Harm from the most recent previous Winchester Dam repair is well-documented. According to state investigators, pollution from the 2018 repairs at the dam degraded aquatic habitat, killed fish, and harmed the primary drinking water source for the City of Roseburg and the Umpqua Basin Water Association – serving approximately 37,700 people combined. Investigators also found that dam repairs were conducted without following known best management practices, even after authorities provided the dam owners with information in advance on how to protect water quality and fish. Winchester Dam lies entirely within state designated Essential Salmonid Habitat and federally designated critical habitat for Oregon Coast Coho salmon protected under the federal Endangered Species Act.

Unfortunately, 2018 likely wasn’t the first time Winchester Dam repairs polluted drinking water supplies and harmed North Umpqua fish and wildlife.
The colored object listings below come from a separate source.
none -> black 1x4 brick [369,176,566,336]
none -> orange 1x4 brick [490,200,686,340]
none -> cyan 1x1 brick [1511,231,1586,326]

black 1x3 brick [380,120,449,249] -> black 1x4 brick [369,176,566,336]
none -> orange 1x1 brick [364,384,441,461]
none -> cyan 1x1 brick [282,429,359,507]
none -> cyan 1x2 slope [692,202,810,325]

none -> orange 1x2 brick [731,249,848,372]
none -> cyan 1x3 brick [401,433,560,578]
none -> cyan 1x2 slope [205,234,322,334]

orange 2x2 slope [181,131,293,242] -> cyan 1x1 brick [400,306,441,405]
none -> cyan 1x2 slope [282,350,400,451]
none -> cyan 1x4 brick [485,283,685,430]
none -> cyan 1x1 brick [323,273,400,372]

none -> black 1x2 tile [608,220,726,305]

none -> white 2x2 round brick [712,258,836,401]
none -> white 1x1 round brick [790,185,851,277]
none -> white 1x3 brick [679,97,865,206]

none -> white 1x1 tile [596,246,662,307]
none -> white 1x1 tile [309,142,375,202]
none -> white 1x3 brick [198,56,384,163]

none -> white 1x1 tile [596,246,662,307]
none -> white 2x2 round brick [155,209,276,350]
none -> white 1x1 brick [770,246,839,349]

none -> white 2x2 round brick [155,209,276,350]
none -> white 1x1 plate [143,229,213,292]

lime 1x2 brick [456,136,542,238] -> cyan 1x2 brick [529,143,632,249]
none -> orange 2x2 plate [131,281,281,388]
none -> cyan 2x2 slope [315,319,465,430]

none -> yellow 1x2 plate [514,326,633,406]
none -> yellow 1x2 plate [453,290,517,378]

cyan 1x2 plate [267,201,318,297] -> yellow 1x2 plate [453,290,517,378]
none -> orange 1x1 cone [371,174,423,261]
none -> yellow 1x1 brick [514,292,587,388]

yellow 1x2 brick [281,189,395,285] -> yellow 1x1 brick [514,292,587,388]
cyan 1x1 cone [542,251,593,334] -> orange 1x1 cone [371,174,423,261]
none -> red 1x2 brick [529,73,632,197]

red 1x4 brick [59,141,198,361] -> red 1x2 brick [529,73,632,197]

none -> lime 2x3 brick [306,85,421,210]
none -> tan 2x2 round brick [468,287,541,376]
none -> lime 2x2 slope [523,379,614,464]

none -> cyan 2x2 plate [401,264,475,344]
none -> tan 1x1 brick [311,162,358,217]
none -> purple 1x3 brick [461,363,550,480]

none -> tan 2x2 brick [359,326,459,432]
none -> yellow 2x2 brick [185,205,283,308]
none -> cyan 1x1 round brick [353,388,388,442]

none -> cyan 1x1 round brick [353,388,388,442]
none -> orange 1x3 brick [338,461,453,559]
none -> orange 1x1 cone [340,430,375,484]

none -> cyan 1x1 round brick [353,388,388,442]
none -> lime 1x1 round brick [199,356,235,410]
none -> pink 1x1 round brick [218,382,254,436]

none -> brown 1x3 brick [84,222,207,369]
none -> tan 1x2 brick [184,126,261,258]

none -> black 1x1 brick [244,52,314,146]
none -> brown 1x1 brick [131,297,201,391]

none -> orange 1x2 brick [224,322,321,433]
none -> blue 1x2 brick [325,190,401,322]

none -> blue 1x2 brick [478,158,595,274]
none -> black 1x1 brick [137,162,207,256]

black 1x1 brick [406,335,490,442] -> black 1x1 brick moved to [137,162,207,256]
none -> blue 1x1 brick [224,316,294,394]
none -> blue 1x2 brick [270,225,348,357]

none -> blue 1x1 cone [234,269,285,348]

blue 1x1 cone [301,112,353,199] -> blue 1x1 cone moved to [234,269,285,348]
Public records describe “leakage” during one previous repair and a state official complaining to the contractor “about cement in the river and no permits.”

According to the Oregon Department of Fish and Wildlife, Winchester Dam impedes access to 160 miles of high quality habitat for salmon and steelhead. Recently, the coalition forced the owners to finally agree to a schedule for bringing their emergency preparedness into compliance with state law for the first time in decades.

River advocates will be documenting the repairs during the three week fish migration closure and available to reporters for comment.